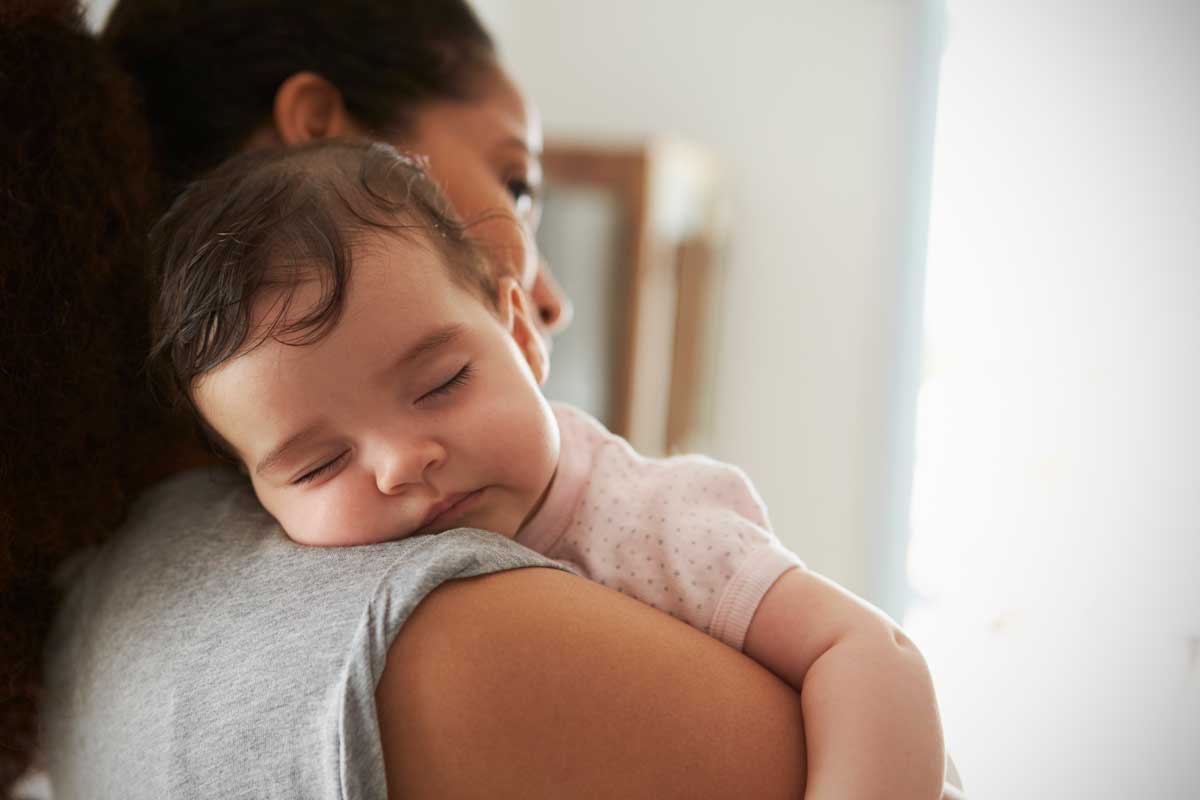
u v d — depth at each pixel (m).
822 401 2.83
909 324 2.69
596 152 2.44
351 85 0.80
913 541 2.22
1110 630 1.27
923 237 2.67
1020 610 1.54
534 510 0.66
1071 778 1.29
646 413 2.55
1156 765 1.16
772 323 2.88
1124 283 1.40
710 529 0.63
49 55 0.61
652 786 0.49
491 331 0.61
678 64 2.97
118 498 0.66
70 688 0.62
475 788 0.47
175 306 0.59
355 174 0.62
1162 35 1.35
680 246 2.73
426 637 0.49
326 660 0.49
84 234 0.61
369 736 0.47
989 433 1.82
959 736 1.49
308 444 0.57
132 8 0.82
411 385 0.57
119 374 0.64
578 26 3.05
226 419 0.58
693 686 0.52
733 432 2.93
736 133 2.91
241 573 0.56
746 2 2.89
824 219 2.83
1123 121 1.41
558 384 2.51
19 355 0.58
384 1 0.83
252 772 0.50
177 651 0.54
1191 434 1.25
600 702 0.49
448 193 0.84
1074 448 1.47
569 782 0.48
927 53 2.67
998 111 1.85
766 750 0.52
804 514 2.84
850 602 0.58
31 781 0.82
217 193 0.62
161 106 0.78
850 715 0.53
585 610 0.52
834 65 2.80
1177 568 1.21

**Problem:** A faithful copy of all the records is required, with the pictures left out.

**Task solution:**
u v d — depth at each pixel (m).
822 401 2.83
909 324 2.69
596 152 2.44
351 85 0.80
913 541 2.22
1110 630 1.27
923 237 2.67
1020 610 1.54
534 510 0.66
1071 778 1.29
646 413 2.55
1156 765 1.16
772 323 2.88
1124 283 1.40
710 529 0.63
49 55 0.61
652 786 0.49
491 331 0.61
678 64 2.97
118 498 0.66
70 688 0.62
475 788 0.47
175 306 0.59
355 174 0.62
1162 35 1.35
680 246 2.73
426 637 0.49
326 660 0.49
84 234 0.61
369 736 0.47
989 433 1.82
959 736 1.49
308 444 0.57
132 8 0.82
411 385 0.57
119 374 0.64
578 26 3.05
226 419 0.58
693 686 0.52
733 432 2.93
736 133 2.91
241 573 0.56
746 2 2.89
824 219 2.83
1123 121 1.41
558 384 2.51
19 355 0.58
384 1 0.83
252 772 0.50
177 651 0.54
1191 434 1.25
600 702 0.49
448 193 0.84
1074 448 1.47
569 782 0.48
927 53 2.67
998 111 1.85
766 750 0.52
804 514 2.84
850 602 0.58
31 781 0.82
217 193 0.62
161 106 0.78
850 715 0.53
585 610 0.52
834 65 2.80
1177 568 1.21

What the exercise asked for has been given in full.